I turned mine over after two days in the brine. It is going a bit darker in colour from being in the brine and the weight I have it under is flattening it a bit but not much else visible happening.

I got mine with the bone in for my first attempt as I had read that the cavity left behind when the bone is removed can be a source of contamination unless you salt it very carefully. It will make it much easier to carve with the bone removed so, depending on how this one goes, I may try that in future.
I have brined and air-dried coppa in the past and it worked OK so I am hoping brineing will also work for a full ham. I feel it is easier to get a uniform penetration of cure into the meat if it is immersed in brine rather than rubbing the cure on the outside.

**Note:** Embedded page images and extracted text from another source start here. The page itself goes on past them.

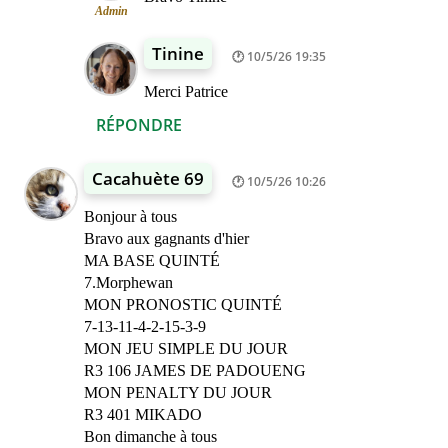
Admin
Tinine
10/5/26 19:35
Merci Patrice
RÉPONDRE
Cacahuète 69
10/5/26 10:26
Bonjour à tous
Bravo aux gagnants d'hier
MA BASE QUINTÉ
7.Morphewan
MON PRONOSTIC QUINTÉ
7-13-11-4-2-15-3-9
MON JEU SIMPLE DU JOUR
R3 106 JAMES DE PADOUENG
MON PENALTY DU JOUR
R3 401 MIKADO
Bon dimanche à tous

Please let us know how your future attempts progress, good luck with them anyway.

Waltz

I took my ham out of the brine today.
It has taken on a nice brown colour and flattened out a bit from being weighted down:


I don't think I am going to smoke it. The meat is so thick and mostly covered with skin so probably would not take much smoke flavour into the main part of the meat.
I will let it hang for a few days for the surface moisture to dry off then coat the exposed flesh with a mixture of lard, paprika and pepper. Then the long wait begins.